What is more, KIPP's approach is implicitly, but obviously, not designed to suit all students—or, for that matter, all parents or teachers. For decades, educators argued that disadvantaged children could succeed if only they received the same education as more advantaged, middle-class students. Many, if not most, of the nation's best public and private schools are decidedly progressive, with less emphasis on test scores and more on critical thinking skills, with rich arts, music, sports, and other extracurricular programs. Why shouldn't poorer children enjoy the same?

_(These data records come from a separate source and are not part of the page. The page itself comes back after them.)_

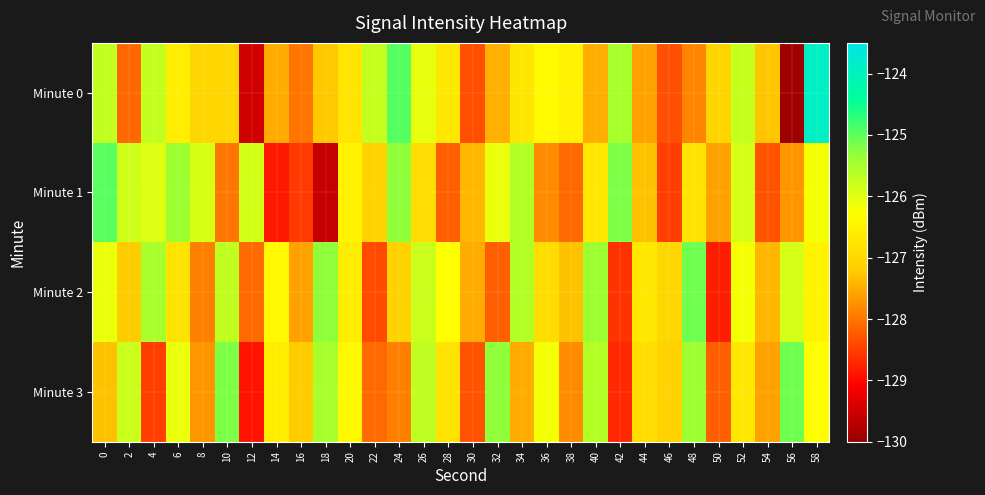

Between 28 and 32, which is larger?

28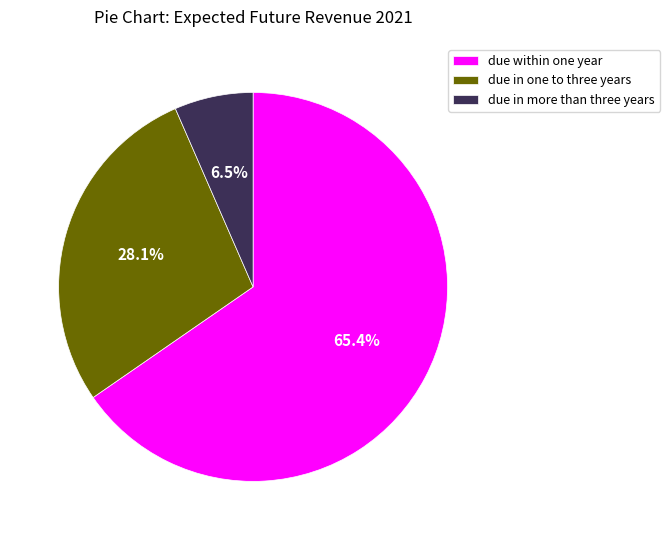

How many segments does this pie chart have?

3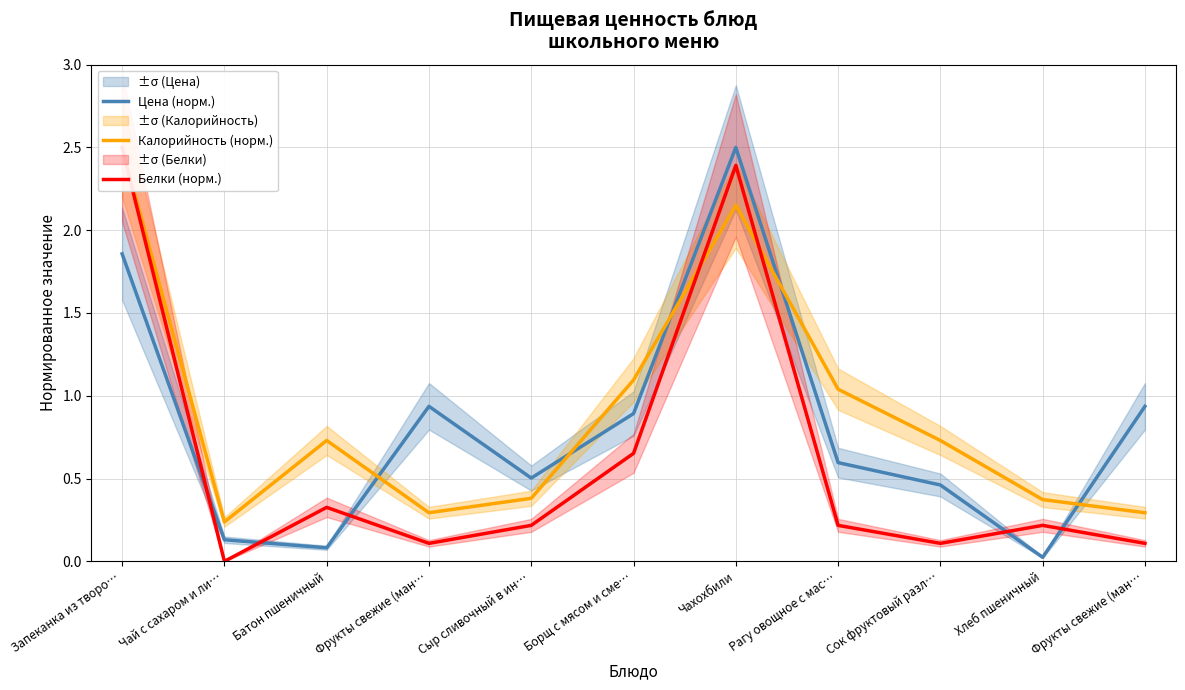

List the series in order of their overall mean, highest first.

Калорийность (норм.), Цена (норм.), Белки (норм.)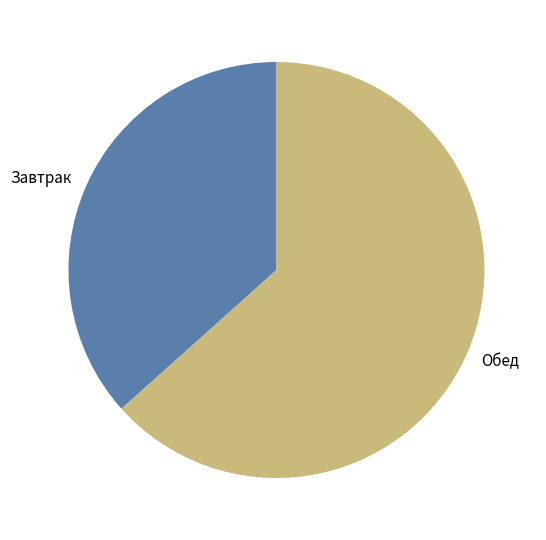

Which has a higher value, Завтрак or Обед?

Обед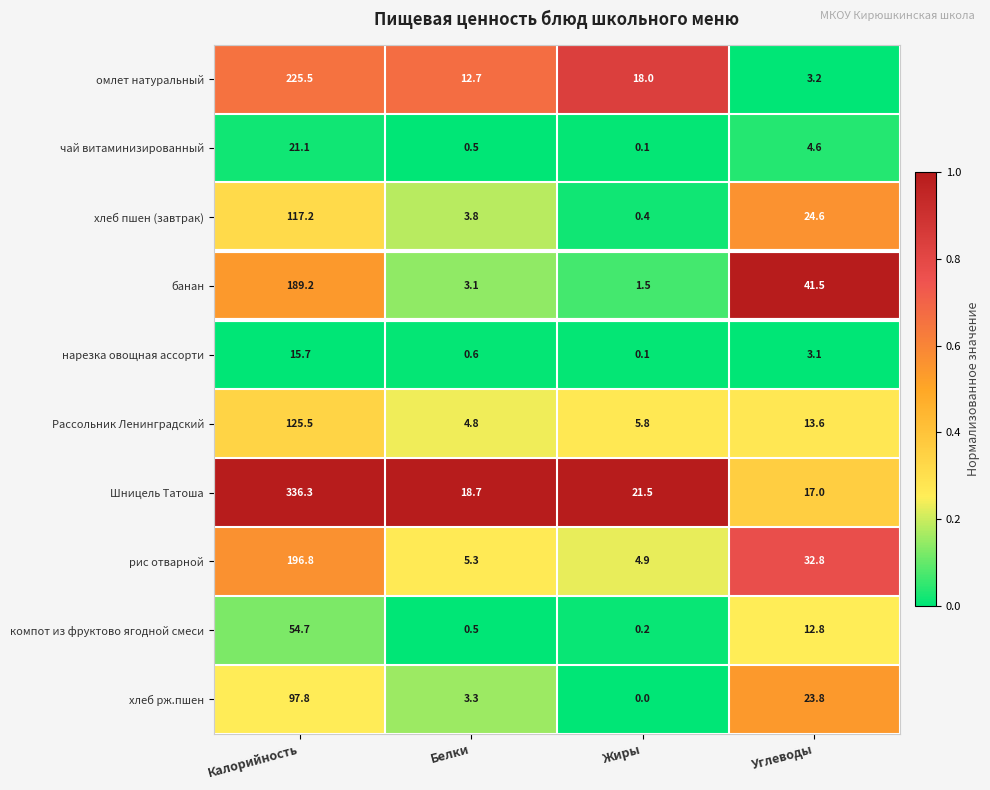

Rank the series at Углеводы from lowest to highest value.

нарезка овощная ассорти, омлет натуральный, чай витаминизированный, компот из фруктово ягодной смеси, Рассольник Ленинградский, Шницель Татоша, хлеб рж.пшен, хлеб пшен (завтрак), рис отварной, банан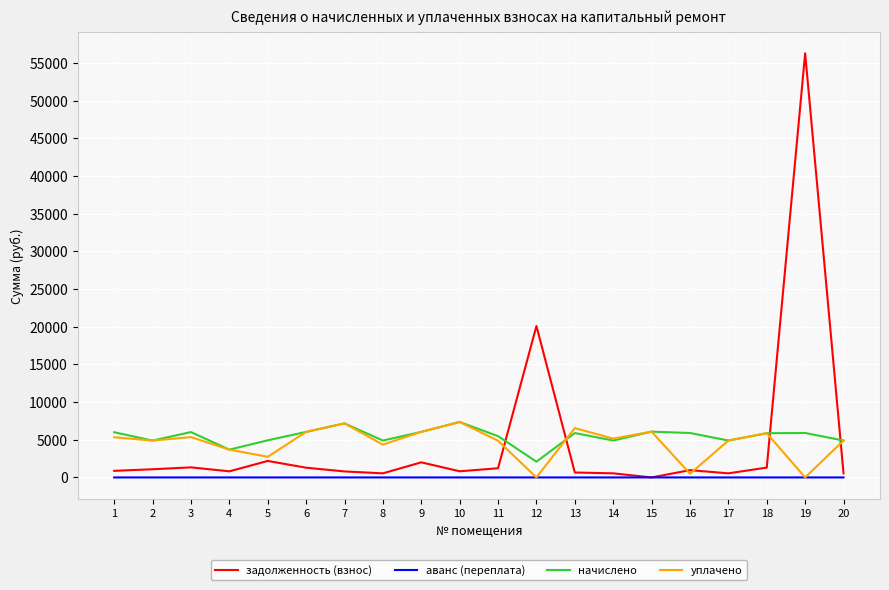

Which category has the lowest value in the начислено series?

12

But KIPP is not the same. The program has usefully changed the debate by acknowledging the obvious: Kids who grow up poor, with no books or with functionally illiterate parents, in crime-ridden neighborhoods, with destructive peer influences and without access to basic medical care (such as glasses to help them read), need something significantly more than—and different from—kids who grow up with every economic and educational advantage on which to build. For one, the academic program at KIPP is relentless in its back-to-basics focus: a boot camp that runs nearly 10 hours a day, from 7:30 a.m.until 5 p.m., not including transportation and homework, and half a day every other Saturday.

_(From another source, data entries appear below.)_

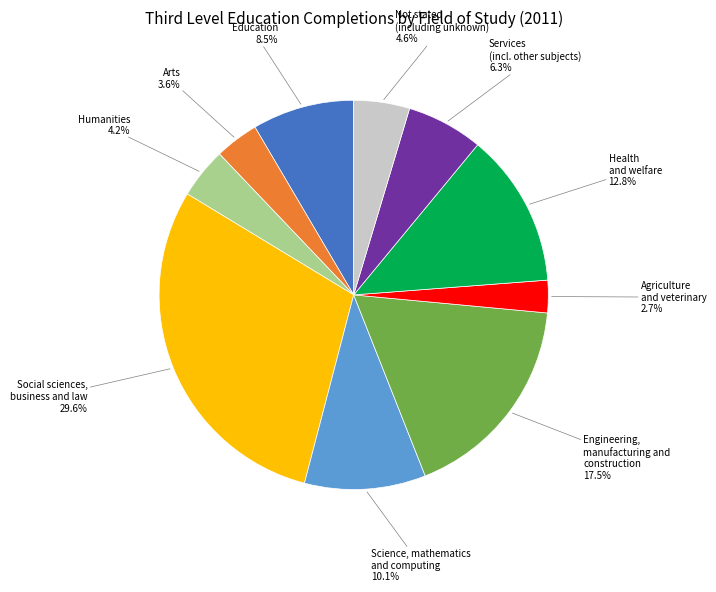

Does any single category account for the majority?

No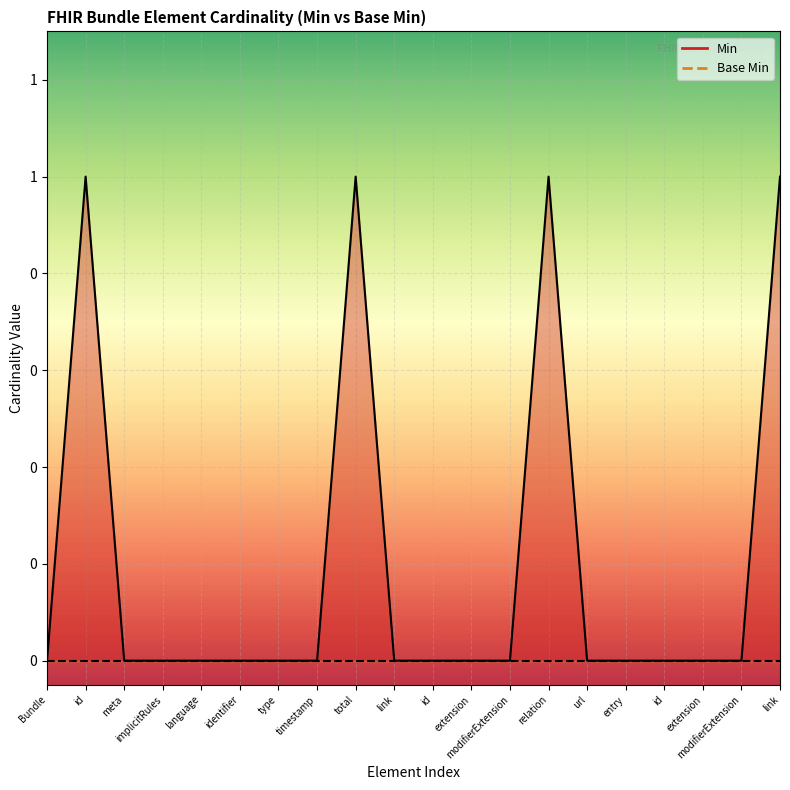

How many values exceed 0?

4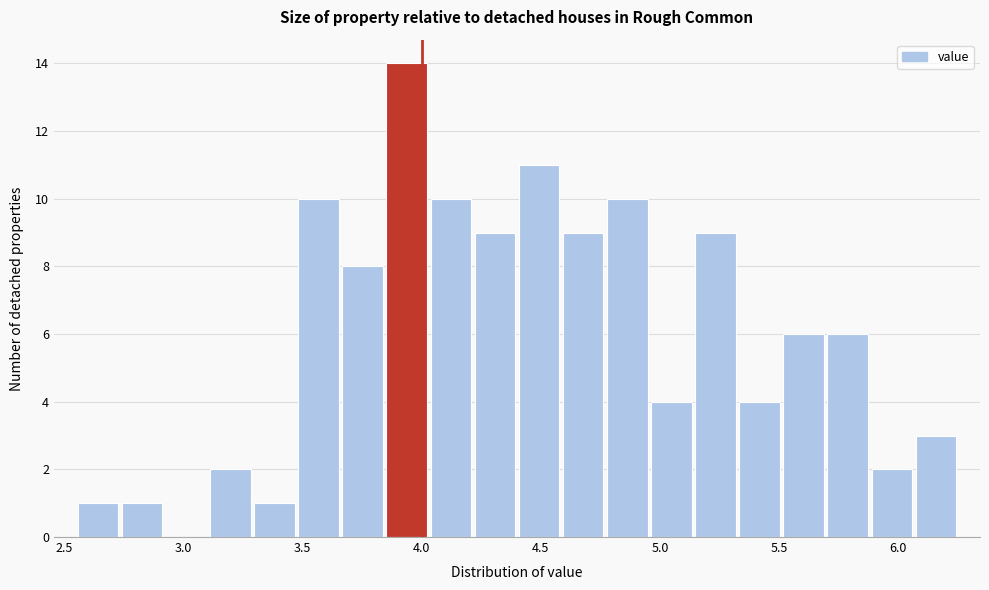

Around what value on the x-axis is the tallest bar? Give the approximate position of its centre, as read against the axis.

3.95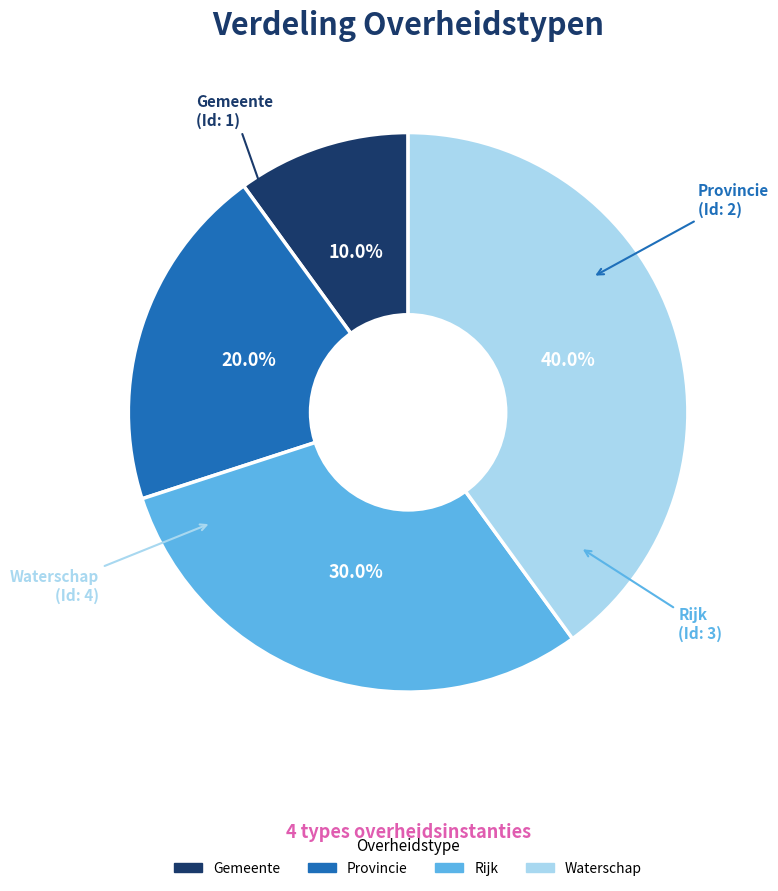

Count the number of slices in the pie.

4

... Parents or guardians, too, must be hardy souls at KIPP. They have to sign a contract saying they agree to KIPP's exacting schedule, which serves, intentionally or not, to eliminate kids from less involved or determined families. While KIPP does have outreach efforts to broaden its applicant pool, only the most determined parents are likely to respond to such overtures and sign KIPP's demanding contract. This dedication suggests a higher value on education within these families, and thus kids better able or willing to learn. And the weakest students, not surprisingly, get disproportionately winnowed. In KIPP's schools in the San Francisco Bay Area, for example, the worst-performing kids have dropped out (or been expelled) in greater numbers in the higher grades; the result has been to inflate the schools' grade-to-grade improvement.
If you’re interested in this sort of thing, or just admire the stripping away of an artfully arranged veneer, you should read Mosle’s entire piece. It’s another reminder that if something’s sold as too good to be true it most certainly is, as Sir R. Allen Stanford may have remarked (in private).